══ Material for this exercise

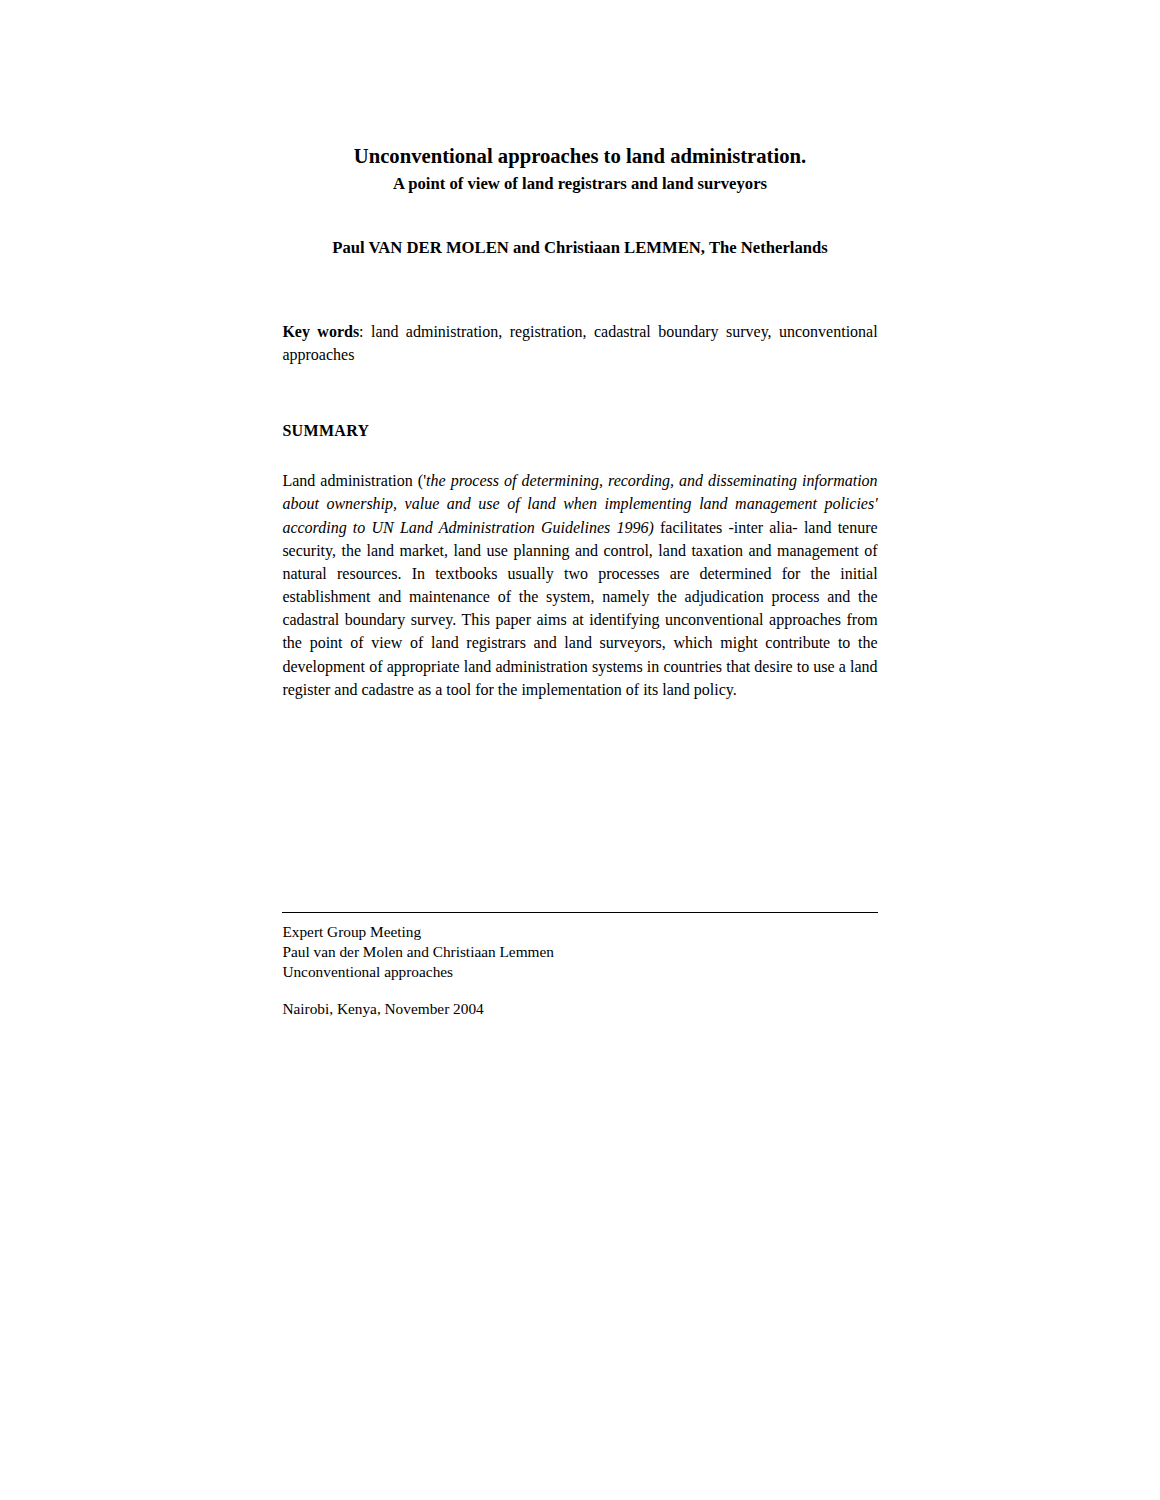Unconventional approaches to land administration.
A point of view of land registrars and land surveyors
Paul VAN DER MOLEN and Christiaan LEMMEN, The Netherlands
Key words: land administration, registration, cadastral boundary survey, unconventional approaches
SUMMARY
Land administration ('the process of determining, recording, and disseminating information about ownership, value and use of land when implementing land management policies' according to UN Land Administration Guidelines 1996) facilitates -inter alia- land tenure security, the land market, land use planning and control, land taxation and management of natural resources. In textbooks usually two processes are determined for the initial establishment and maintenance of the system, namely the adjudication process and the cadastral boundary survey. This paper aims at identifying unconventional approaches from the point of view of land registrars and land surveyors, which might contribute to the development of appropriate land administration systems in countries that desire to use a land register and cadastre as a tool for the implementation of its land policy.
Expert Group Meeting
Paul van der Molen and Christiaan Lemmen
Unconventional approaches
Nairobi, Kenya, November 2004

════
══ Material for this exercise

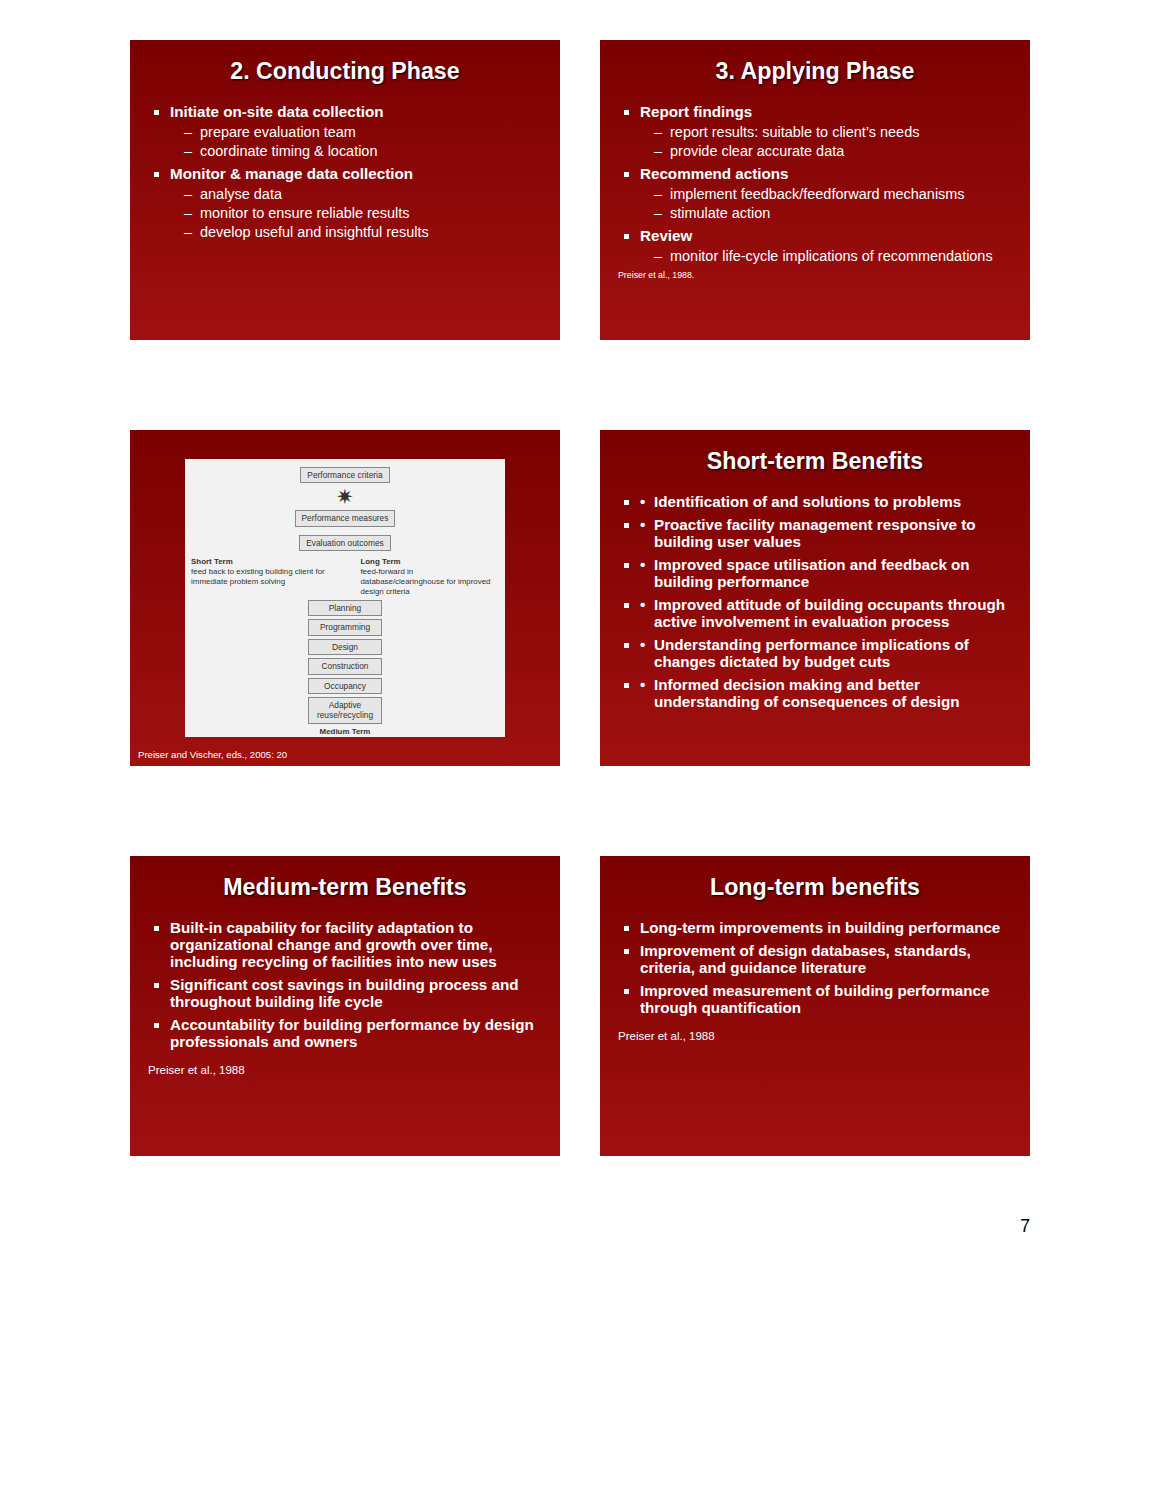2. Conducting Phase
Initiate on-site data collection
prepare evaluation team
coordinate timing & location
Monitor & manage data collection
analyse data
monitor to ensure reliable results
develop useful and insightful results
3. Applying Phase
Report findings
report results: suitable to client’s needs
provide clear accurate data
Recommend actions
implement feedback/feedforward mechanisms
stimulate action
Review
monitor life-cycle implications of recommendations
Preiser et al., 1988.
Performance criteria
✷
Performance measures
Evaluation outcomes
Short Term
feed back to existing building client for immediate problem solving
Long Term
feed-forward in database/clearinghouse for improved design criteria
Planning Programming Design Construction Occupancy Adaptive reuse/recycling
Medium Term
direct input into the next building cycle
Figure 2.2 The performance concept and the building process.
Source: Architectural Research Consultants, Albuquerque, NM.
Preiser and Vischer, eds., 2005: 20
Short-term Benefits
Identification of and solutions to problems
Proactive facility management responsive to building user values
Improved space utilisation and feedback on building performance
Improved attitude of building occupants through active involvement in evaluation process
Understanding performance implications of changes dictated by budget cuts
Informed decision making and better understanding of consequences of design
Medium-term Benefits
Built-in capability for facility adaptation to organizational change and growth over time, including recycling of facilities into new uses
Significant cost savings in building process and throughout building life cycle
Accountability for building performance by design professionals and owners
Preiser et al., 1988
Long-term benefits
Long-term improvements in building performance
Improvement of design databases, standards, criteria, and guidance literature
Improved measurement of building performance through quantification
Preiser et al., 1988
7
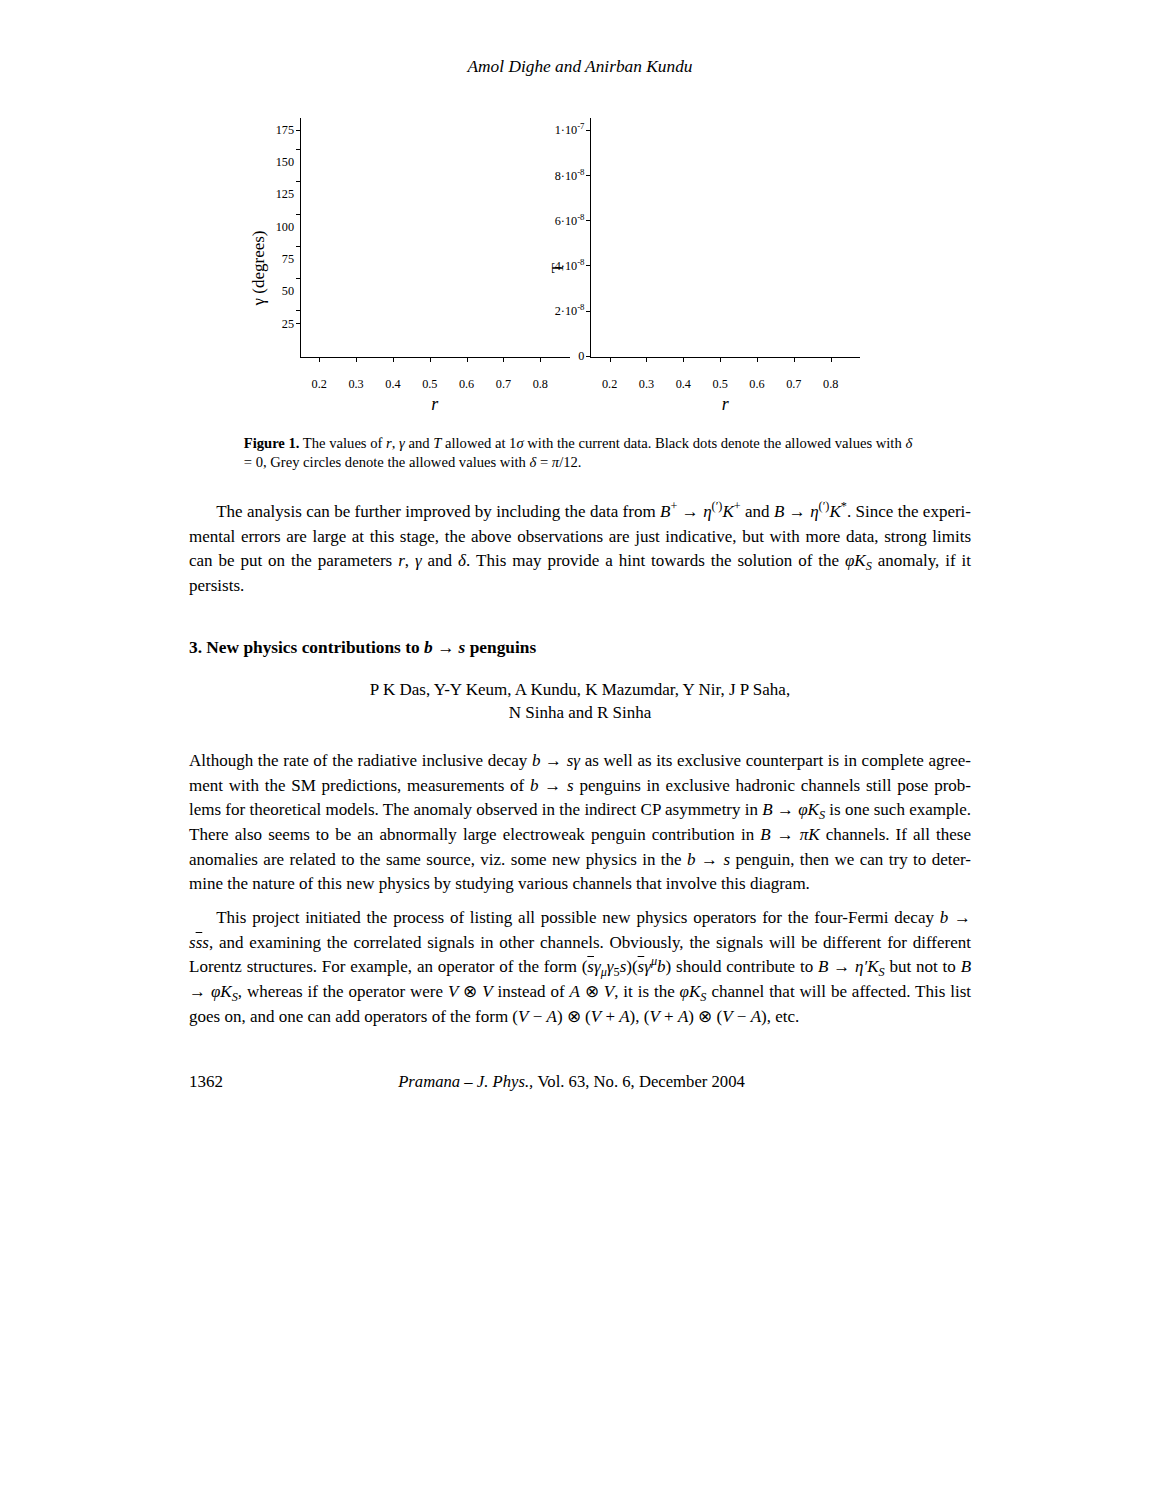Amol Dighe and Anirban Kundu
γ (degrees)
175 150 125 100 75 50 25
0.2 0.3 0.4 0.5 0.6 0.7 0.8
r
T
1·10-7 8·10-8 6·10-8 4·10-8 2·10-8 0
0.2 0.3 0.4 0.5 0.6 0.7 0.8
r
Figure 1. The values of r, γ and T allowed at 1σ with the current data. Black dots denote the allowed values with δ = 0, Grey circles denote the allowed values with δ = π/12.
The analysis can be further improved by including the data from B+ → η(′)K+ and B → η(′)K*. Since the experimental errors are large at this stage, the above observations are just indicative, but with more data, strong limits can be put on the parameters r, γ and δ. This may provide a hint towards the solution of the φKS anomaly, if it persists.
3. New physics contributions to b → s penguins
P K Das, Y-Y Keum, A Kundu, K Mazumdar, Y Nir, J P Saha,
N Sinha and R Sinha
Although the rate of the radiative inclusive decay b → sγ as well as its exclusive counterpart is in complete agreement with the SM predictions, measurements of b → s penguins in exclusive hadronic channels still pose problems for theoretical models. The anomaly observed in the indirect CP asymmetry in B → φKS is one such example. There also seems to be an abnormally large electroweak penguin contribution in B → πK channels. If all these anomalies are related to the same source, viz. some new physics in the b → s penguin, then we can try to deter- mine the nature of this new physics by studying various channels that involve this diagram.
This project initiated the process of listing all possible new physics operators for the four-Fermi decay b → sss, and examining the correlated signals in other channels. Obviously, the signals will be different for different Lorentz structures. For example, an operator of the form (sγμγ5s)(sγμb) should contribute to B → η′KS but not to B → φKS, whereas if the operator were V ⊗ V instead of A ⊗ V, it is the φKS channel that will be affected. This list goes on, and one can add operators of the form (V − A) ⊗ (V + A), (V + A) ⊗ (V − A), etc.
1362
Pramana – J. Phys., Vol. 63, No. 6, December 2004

════

What the task asks | The lines to extract from the data above begin with the line containing "Expert Group Meeting" and end with the line containing "Nairobi, Kenya, November 2004". Extract them exactly, including both.

Reply |
Expert Group Meeting
Paul van der Molen and Christiaan Lemmen
Unconventional approaches
Nairobi, Kenya, November 2004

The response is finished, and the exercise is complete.